══ EXERCISE INPUT

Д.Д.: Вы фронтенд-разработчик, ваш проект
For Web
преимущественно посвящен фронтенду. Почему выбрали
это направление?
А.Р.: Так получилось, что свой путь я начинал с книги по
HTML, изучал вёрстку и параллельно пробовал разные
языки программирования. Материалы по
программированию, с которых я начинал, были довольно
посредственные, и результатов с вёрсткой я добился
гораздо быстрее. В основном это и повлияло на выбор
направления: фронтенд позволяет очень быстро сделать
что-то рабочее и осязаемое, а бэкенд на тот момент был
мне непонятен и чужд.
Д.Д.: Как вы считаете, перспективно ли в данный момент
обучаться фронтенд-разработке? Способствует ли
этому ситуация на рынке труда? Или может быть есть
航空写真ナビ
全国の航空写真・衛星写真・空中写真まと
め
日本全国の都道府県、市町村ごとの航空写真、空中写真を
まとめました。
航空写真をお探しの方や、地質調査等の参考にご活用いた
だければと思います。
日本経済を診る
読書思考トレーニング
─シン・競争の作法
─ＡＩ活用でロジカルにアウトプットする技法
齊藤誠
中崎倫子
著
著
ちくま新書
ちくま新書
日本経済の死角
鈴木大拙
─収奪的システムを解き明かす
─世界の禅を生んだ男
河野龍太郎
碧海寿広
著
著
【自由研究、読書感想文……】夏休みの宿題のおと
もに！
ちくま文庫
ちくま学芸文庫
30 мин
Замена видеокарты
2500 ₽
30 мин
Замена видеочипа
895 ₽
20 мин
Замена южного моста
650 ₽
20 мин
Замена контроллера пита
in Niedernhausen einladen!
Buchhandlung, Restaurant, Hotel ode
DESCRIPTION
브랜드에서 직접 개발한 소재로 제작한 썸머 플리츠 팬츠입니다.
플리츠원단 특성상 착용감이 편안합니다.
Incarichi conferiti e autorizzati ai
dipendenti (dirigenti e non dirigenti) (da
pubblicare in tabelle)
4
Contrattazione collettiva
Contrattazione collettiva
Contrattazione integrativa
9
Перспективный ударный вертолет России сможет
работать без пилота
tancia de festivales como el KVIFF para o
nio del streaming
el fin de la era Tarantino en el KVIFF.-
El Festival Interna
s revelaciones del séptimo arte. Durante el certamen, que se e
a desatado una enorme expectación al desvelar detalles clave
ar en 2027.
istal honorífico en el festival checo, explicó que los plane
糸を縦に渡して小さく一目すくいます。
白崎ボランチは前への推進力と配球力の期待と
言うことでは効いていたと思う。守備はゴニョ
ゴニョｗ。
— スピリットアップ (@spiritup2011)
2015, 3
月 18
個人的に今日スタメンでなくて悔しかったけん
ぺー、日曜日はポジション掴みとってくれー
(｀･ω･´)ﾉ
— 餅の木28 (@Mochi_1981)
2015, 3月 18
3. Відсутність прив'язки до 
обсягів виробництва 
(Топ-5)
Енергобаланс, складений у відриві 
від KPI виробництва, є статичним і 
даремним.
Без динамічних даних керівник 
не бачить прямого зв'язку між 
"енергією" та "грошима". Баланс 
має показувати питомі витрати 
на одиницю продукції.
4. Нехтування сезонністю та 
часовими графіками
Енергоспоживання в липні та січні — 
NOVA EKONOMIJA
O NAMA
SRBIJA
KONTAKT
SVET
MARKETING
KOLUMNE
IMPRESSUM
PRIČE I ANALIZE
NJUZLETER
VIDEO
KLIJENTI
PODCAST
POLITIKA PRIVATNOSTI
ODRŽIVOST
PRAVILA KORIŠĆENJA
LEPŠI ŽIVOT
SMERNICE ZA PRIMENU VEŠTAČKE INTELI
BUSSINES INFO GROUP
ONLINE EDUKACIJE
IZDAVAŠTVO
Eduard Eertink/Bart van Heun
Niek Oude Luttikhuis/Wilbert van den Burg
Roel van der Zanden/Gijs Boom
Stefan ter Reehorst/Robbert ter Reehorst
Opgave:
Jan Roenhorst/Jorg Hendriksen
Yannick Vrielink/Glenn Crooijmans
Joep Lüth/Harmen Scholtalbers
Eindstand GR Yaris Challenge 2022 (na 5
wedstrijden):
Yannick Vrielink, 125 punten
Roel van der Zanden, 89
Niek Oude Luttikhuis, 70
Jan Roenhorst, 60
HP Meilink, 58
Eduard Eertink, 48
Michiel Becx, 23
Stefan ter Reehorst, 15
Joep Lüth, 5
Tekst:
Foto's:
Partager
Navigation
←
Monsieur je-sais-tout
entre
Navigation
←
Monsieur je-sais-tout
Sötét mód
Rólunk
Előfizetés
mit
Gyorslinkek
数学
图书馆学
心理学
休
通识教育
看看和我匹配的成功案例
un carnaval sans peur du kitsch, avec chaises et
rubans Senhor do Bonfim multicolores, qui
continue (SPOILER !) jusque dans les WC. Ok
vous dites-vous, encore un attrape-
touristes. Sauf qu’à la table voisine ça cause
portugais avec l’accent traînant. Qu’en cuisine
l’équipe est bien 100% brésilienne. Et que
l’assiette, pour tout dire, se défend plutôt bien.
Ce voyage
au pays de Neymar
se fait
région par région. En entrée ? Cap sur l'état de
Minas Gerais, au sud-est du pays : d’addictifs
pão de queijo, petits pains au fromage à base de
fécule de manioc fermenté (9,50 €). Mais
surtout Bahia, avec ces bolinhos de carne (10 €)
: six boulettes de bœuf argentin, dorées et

════

WHAT YOU SHOULD DO:
Pick out each line above that contains the word "Eduard" and copy it in full.

YOUR RESPONSE:
Eduard Eertink/Bart van Heun
Eduard Eertink, 48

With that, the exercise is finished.